2020 2020;32(1):163-164
LETTER TO THE EDITOR

10.5935/0103-507X.20200026

To: Efficacy and safety of high-flow nasal cannula oxygen therapy in moderate acute hypercapnic respiratory failure

Para: Eficácia e segurança da oxigenoterapia com cânula nasal de alto fluxo na insuficiência respiratória hipercápnica moderada aguda

Antonio M Esquinas1, Habib Md Reazaul Karim2

1 Intensive Care Unit, Hospital Morales Meseguer - Murcia, Spain.
2 Department of Anaesthesiology and Critical Care, All India Institute of Medical Sciences - Raipur, India.

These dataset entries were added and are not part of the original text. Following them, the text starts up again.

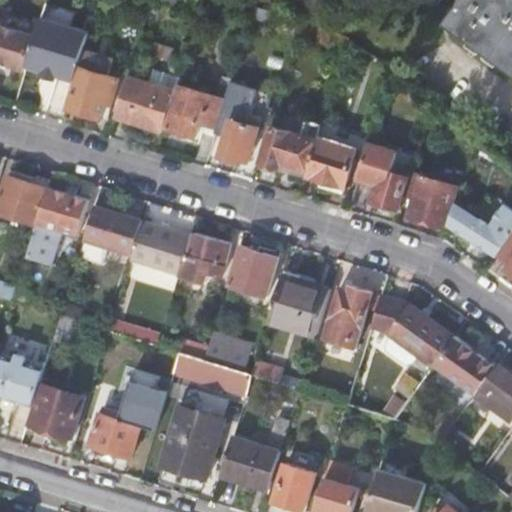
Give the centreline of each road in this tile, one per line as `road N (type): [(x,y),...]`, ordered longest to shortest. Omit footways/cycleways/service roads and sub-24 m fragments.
road 1 (residential): [(0,126),(436,261),(511,318)]
road 2 (residential): [(163,511),(0,460)]
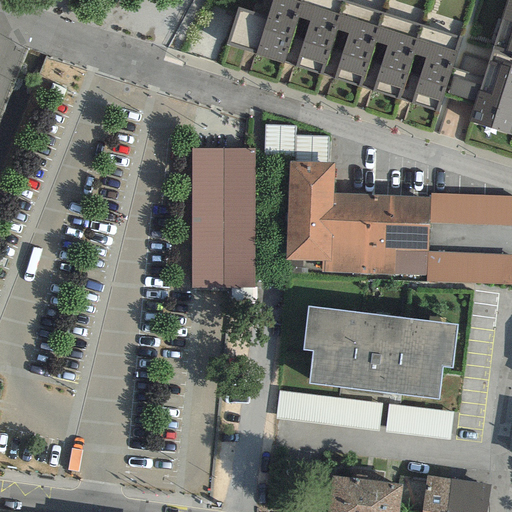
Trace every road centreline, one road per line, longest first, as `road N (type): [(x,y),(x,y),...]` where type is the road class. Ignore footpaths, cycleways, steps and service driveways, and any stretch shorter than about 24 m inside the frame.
road 1 (residential): [(511,182),(128,60)]
road 2 (residential): [(0,10),(128,60)]
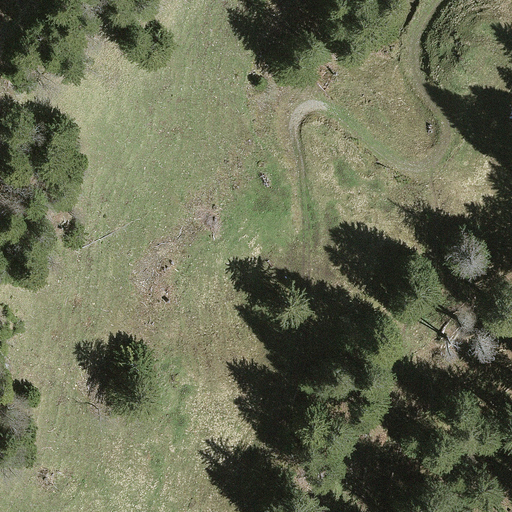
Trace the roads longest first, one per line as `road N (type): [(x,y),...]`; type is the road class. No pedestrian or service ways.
road 1 (track): [(428,165),(409,169),(319,105),(294,123),(305,218),(301,338),(244,511)]
road 2 (track): [(439,0),(418,30),(415,57),(448,135),(428,165)]
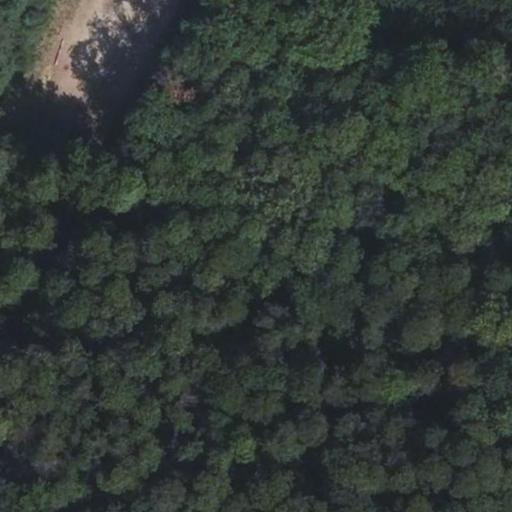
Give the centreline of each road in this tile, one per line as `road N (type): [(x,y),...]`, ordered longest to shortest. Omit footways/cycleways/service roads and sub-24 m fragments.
road 1 (track): [(0,189),(511,253)]
road 2 (track): [(0,426),(137,206),(244,0)]
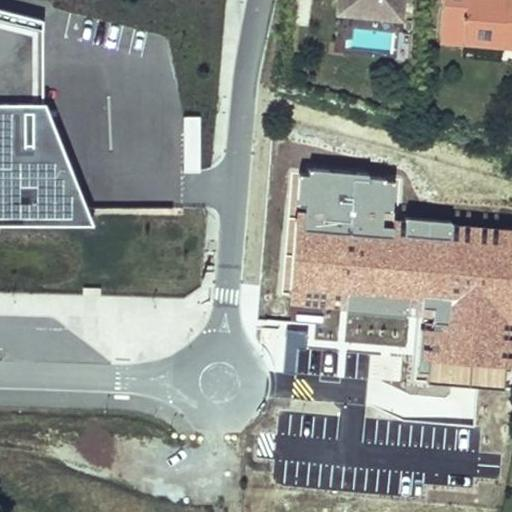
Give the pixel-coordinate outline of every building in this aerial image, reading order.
[(402,0),(338,0),(338,5),(402,10),(402,0)] [(511,0),(443,0),(441,31),(500,38),(503,13),(511,13),(511,0)] [(0,204),(88,205),(72,164),(18,164),(18,140),(34,139),(34,50),(44,50),(44,17),(0,5),(0,204)] [(511,13),(503,13),(500,38),(511,39),(511,13)] [(349,23),(345,45),(392,54),(396,32),(349,23)] [(44,99),(44,50),(34,50),(34,139),(18,140),(18,164),(72,164),(46,99),(44,99)] [(186,168),(202,168),(202,113),(186,113),(186,168)]
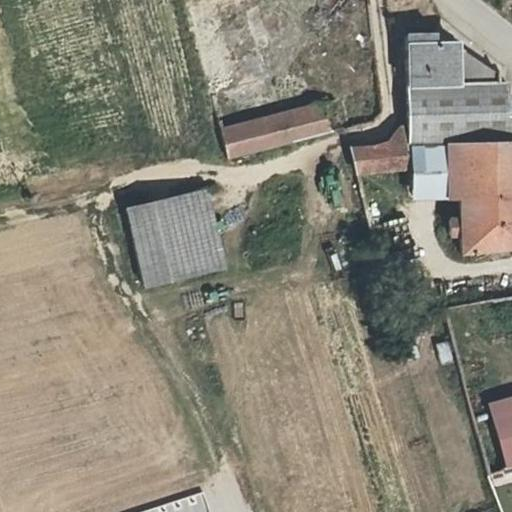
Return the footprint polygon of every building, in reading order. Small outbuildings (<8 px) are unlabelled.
[(511,121),(511,122),(504,88),(495,90),(492,79),(453,47),(431,51),(428,41),(404,37),(408,147),(413,147),(445,146),(488,145),(488,147),(511,146),(511,121)] [(324,103),(223,128),(230,156),(331,130),(324,103)] [(406,170),(404,129),(387,142),(371,147),(348,148),(354,175),(406,170)] [(511,146),(488,147),(488,145),(445,146),(445,199),(457,199),(456,222),(445,222),(445,231),(455,232),(455,250),(511,250),(511,146)] [(445,146),(413,147),(414,199),(445,199),(445,146)] [(218,265),(200,189),(188,191),(122,204),(139,281),(207,267),(218,265)] [(510,464),(511,463),(511,416),(498,421),(510,464)]
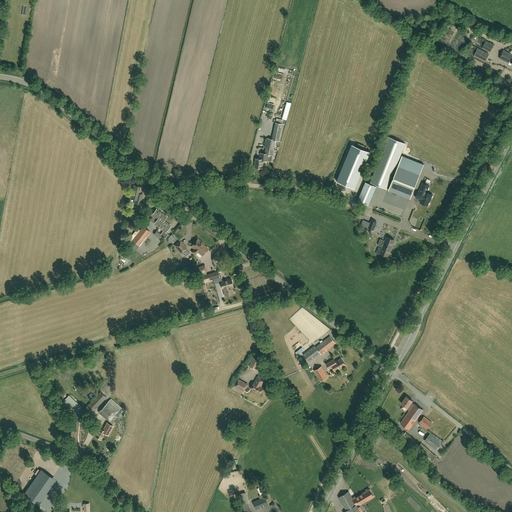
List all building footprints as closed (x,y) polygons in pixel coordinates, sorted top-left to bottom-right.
[(493,45),(486,41),(482,48),(490,52),(493,45)] [(485,62),(489,54),(477,49),(474,56),(485,62)] [(509,63),(510,62),(511,62),(511,63),(511,64),(511,63),(511,57),(511,56),(511,54),(504,50),(500,59),(509,63)] [(273,156),(276,141),(280,142),(284,125),(285,125),(286,120),(283,120),(283,121),(277,120),(272,140),(267,139),(265,148),(266,148),(265,155),(261,155),(261,159),(256,159),(255,167),(262,168),(263,161),(267,162),(268,155),(273,156)] [(388,137),(370,183),(387,189),(405,144),(388,137)] [(355,189),(370,152),(352,144),(336,181),(355,189)] [(420,174),(415,172),(419,163),(402,156),(388,190),(410,199),(420,174)] [(368,205),(376,187),(365,182),(358,200),(368,205)] [(424,194),(425,192),(426,192),(429,186),(430,183),(426,182),(425,184),(422,183),(419,192),(424,194)] [(140,204),(143,194),(139,193),(141,187),(134,185),(132,193),(131,193),(130,198),(135,199),(134,203),(140,204)] [(424,194),(419,192),(418,191),(415,198),(421,200),(420,203),(427,206),(430,199),(430,200),(432,195),(426,192),(425,192),(424,194)] [(159,227),(164,220),(167,217),(163,214),(156,209),(152,215),(157,219),(154,223),(159,227)] [(164,220),(159,227),(165,232),(170,225),(164,220)] [(121,254),(128,259),(150,232),(143,226),(121,254)] [(161,239),(163,236),(156,231),(154,234),(161,239)] [(380,239),(378,245),(383,247),(380,253),(388,256),(394,240),(386,237),(385,241),(380,239)] [(196,251),(202,244),(200,243),(201,242),(197,239),(191,246),(194,249),(191,252),(195,255),(197,252),(196,251)] [(187,249),(180,241),(175,246),(181,253),(187,249)] [(208,249),(202,244),(196,251),(197,252),(202,256),(208,249)] [(199,273),(206,272),(204,265),(197,267),(199,273)] [(217,272),(199,277),(201,282),(219,277),(217,272)] [(222,289),(223,289),(230,287),(233,286),(232,283),(232,282),(232,280),(231,279),(230,278),(220,281),(222,289)] [(223,289),(225,296),(227,295),(228,296),(230,295),(231,294),(232,294),(230,287),(223,289)] [(314,346),(303,354),(309,362),(320,353),(321,354),(335,343),(330,336),(316,347),(314,346)] [(249,366),(255,370),(259,361),(253,358),(249,366)] [(335,371),(345,365),(341,358),(335,361),(333,359),(326,363),(329,368),(332,366),(335,371)] [(321,366),(314,370),(320,381),(327,377),(321,366)] [(260,385),(260,384),(261,385),(264,380),(258,376),(254,382),(251,388),(260,393),(263,387),(260,385)] [(244,391),(248,384),(238,379),(235,385),(244,391)] [(90,415),(106,398),(100,392),(84,409),(90,415)] [(74,413),(80,406),(69,396),(63,403),(74,413)] [(409,430),(423,410),(414,404),(414,405),(411,403),(412,401),(406,396),(401,403),(407,408),(406,409),(410,411),(401,424),(409,430)] [(109,422),(121,408),(111,399),(98,412),(109,422)] [(427,429),(432,423),(424,417),(419,423),(427,429)] [(108,435),(113,426),(106,423),(102,430),(99,428),(94,436),(101,440),(104,433),(108,435)] [(440,460),(436,456),(421,443),(420,445),(406,432),(400,439),(433,468),(440,460)] [(437,450),(442,443),(429,434),(425,441),(437,450)] [(52,478),(41,469),(23,494),(35,503),(52,478)] [(360,511),(356,505),(357,505),(359,504),(359,505),(367,500),(367,501),(374,497),(369,490),(368,490),(367,489),(365,490),(365,492),(363,493),(363,494),(356,498),(355,496),(352,498),(349,491),(338,497),(346,511),(343,511),(360,511)] [(240,494),(244,511),(250,511),(246,493),(240,494)] [(256,509),(268,504),(265,497),(253,502),(256,509)]
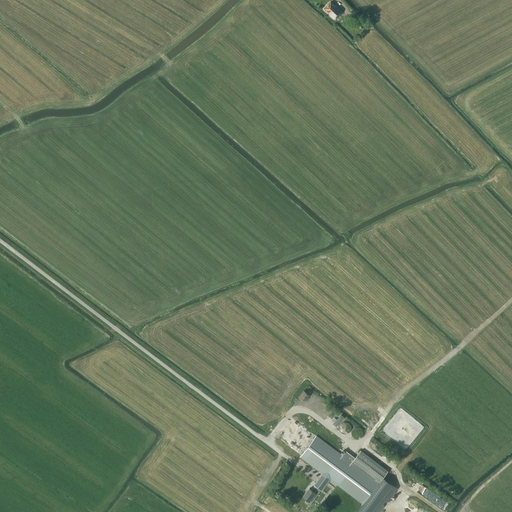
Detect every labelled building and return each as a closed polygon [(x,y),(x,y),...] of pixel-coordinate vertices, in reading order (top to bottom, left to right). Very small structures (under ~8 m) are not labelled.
[(336,6),(331,1),(325,8),(330,13),(329,13),(335,19),(343,11),(337,6),(336,6)] [(307,392),(303,390),(298,397),(305,401),(310,394),(309,394),(311,392),(308,390),(307,392)] [(347,422),(346,422),(345,422),(344,422),(343,422),(342,422),(341,423),(341,424),(340,424),(339,425),(339,426),(339,427),(339,428),(339,429),(339,430),(340,431),(341,432),(341,433),(342,433),(343,433),(344,434),(345,434),(346,434),(347,433),(348,433),(349,432),(350,431),(351,430),(351,429),(351,428),(351,427),(351,426),(350,425),(350,424),(349,423),(348,423),(347,422)] [(362,429),(361,429),(360,428),(359,427),(358,427),(357,427),(356,427),(355,427),(354,428),(353,428),(352,429),(352,430),(351,431),(351,432),(351,433),(351,434),(351,435),(352,436),(353,437),(353,438),(354,438),(355,439),(356,439),(357,439),(358,439),(359,438),(360,438),(361,437),(362,436),(363,435),(363,433),(363,432),(363,431),(362,430),(362,429)] [(315,492),(318,488),(321,491),(330,479),(363,504),(359,509),(362,511),(379,511),(384,506),(382,504),(384,501),(386,502),(397,488),(383,477),(387,471),(360,450),(355,457),(346,451),(342,455),(316,436),(300,456),(322,473),(313,484),(314,485),(311,489),(309,488),(303,496),(309,501),(315,493),(315,492)] [(370,448),(382,455),(385,450),(373,443),(370,448)] [(449,502),(423,485),(418,491),(444,509),(449,502)]
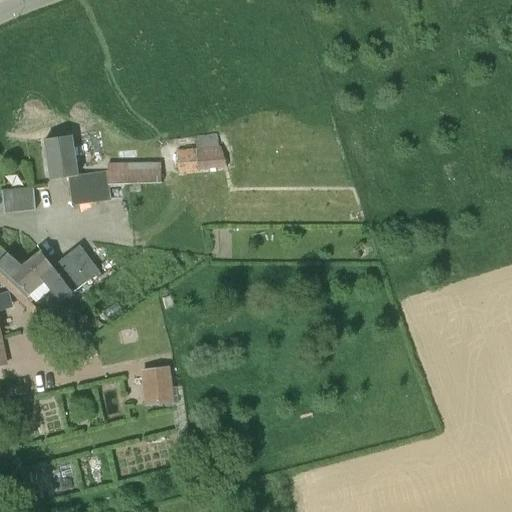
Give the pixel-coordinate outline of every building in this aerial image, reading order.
[(108,171),(76,175),(70,136),(45,140),(51,180),(68,178),(72,206),(110,201),(108,188),(127,187),(127,185),(162,183),(161,163),(108,164),(108,171)] [(177,150),(178,173),(198,172),(198,170),(226,168),(221,146),(219,146),(198,148),(177,150)] [(36,211),(33,188),(2,192),(4,212),(6,213),(36,211)] [(46,281),(28,261),(22,266),(0,246),(0,273),(27,298),(28,297),(44,282),(46,281)] [(61,303),(99,271),(79,246),(52,267),(40,251),(28,261),(46,281),(44,282),(61,303)] [(0,282),(24,305),(48,328),(54,321),(32,300),(28,297),(27,298),(0,273),(0,282)] [(173,410),(173,403),(174,403),(169,367),(141,370),(145,406),(164,404),(165,411),(173,410)]
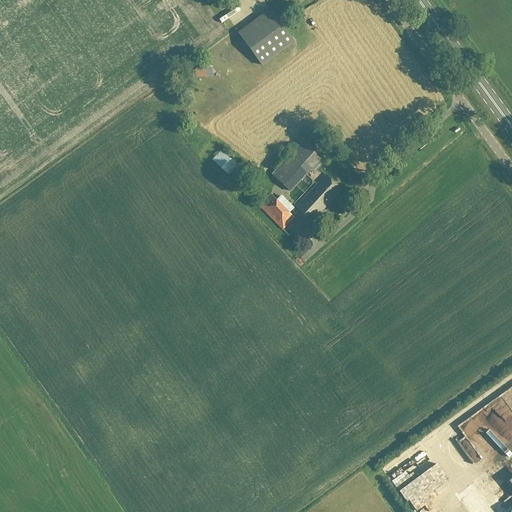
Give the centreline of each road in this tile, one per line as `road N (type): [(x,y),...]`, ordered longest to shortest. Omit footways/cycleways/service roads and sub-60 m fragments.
road 1 (unclassified): [(511,170),(387,0)]
road 2 (primary): [(511,128),(418,0)]
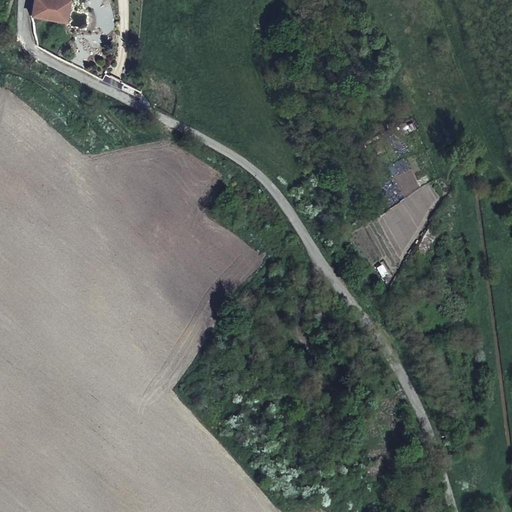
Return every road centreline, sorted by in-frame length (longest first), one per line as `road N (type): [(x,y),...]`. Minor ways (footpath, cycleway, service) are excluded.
road 1 (unclassified): [(21,0),(33,51),(241,159),(297,226),(443,470),(455,511)]
road 2 (track): [(441,0),(511,194)]
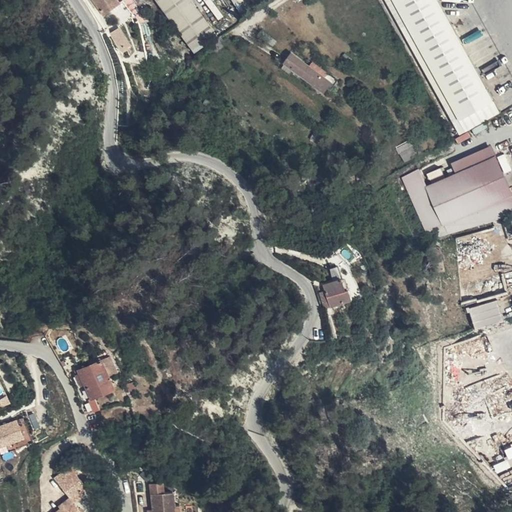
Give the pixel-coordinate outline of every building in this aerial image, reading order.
[(91,0),(91,1),(103,17),(120,4),(117,0),(91,0)] [(157,0),(171,19),(193,2),(191,0),(150,0),(157,0)] [(460,119),(394,0),(386,0),(439,95),(460,134),(467,130),(460,119)] [(438,0),(394,0),(460,119),(494,100),(438,0)] [(216,33),(193,2),(171,19),(194,50),(216,33)] [(222,37),(211,46),(217,54),(228,45),(222,37)] [(293,54),(286,63),(293,69),(324,92),(330,82),(309,67),(293,54)] [(338,80),(313,62),(309,67),(330,82),(334,85),(338,80)] [(286,63),(282,69),(289,75),(293,69),(286,63)] [(460,119),(467,130),(499,112),(494,100),(460,119)] [(449,222),(511,193),(496,156),(427,188),(444,224),(449,222)] [(428,172),(432,181),(446,176),(442,167),(428,172)] [(435,228),(444,224),(427,188),(418,170),(403,178),(427,231),(435,228)] [(511,193),(449,222),(444,224),(448,234),(511,213),(511,193)] [(435,228),(438,238),(448,235),(448,234),(444,224),(435,228)] [(251,255),(248,250),(247,249),(237,256),(241,262),(251,255)] [(440,249),(428,252),(429,257),(432,274),(444,271),(440,249)] [(259,265),(255,260),(247,267),(252,271),(259,265)] [(347,290),(343,279),(338,266),(331,269),(335,280),(324,284),(326,290),(332,306),(352,299),(349,290),(347,290)] [(332,306),(326,290),(320,293),(325,309),(332,306)] [(498,297),(469,307),(476,328),(505,318),(498,297)] [(71,332),(47,338),(60,361),(65,356),(78,351),(71,332)] [(476,340),(468,342),(471,354),(479,352),(476,340)] [(109,356),(101,360),(106,369),(113,365),(109,356)] [(101,360),(79,370),(80,373),(85,385),(92,398),(114,388),(106,369),(101,360)] [(85,385),(80,373),(76,376),(81,387),(85,385)] [(0,446),(25,437),(18,417),(0,423),(0,446)] [(75,473),(70,467),(55,478),(60,485),(75,473)] [(85,486),(75,473),(60,485),(69,498),(81,490),(85,486)] [(152,494),(163,492),(162,482),(151,485),(152,494)] [(84,494),(81,490),(69,498),(58,507),(61,510),(62,511),(72,502),(73,503),(84,494)] [(175,511),(174,506),(173,491),(163,492),(152,494),(154,511),(153,511),(175,511)] [(79,511),(73,503),(72,502),(62,511),(61,510),(57,511),(79,511)]
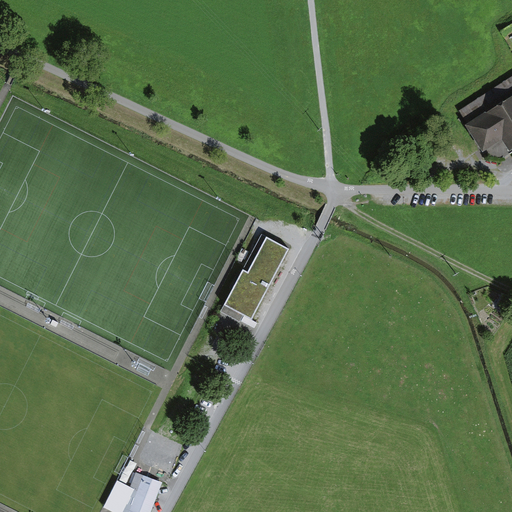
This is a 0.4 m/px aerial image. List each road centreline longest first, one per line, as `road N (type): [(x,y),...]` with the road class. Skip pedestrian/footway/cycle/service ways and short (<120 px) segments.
road 1 (unclassified): [(0,42),(282,173),(338,190)]
road 2 (track): [(338,190),(365,213),(511,288)]
road 3 (track): [(311,0),(338,190)]
road 4 (unclassified): [(511,190),(338,190)]
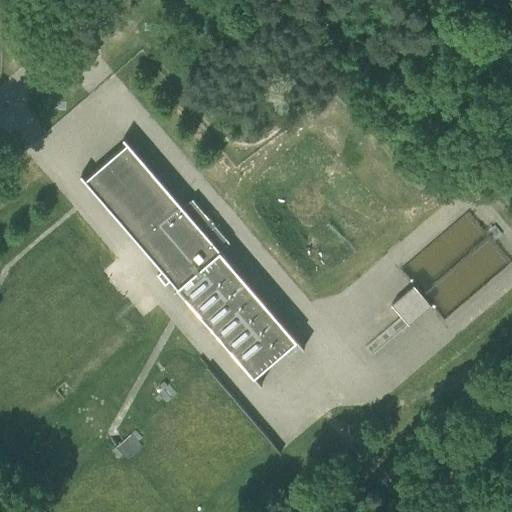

Conflicts of interest: None.

Submitted on June 10, 2019
Accepted on August 05, 2019

Corresponding author: Habib Md Reazaul Karim, Department of Anaesthesiology and Critical Care, All India Institute of Medical Sciences, Great Eastern Road Tatibandh, Raipur, Chhattisgarh 492099, Índia. E-mail: [email protected]

 

To the Editor,

We read with great interest the article “Efficacy and safety of high-flow nasal cannula oxygen therapy in moderate acute hypercapnic respiratory failure” by Yuste et al., where the use of high-flow nasal cannula (HFNC) is evaluated in patients with moderate hypercapnic respiratory failure (HRF).(1) We complement the authors for their exciting work; however, we consider that the conclusions of this study and its results can be commented on from a clinical perspective that in our opinion should be taken into account.

The protocol implemented for HFNC applications needs attention. Although the authors indicate that they used an established protocol, it is essential to know the method of HFNC use in context, specifically, a) if the authors maintained their application during the nighttime(2,3) and b) if the use of the HFNC step with other devices was regulated by some criteria, such as the flow or previous pressures.(4) We think that these considerations can raise the importance of their results and their clinical extrapolation.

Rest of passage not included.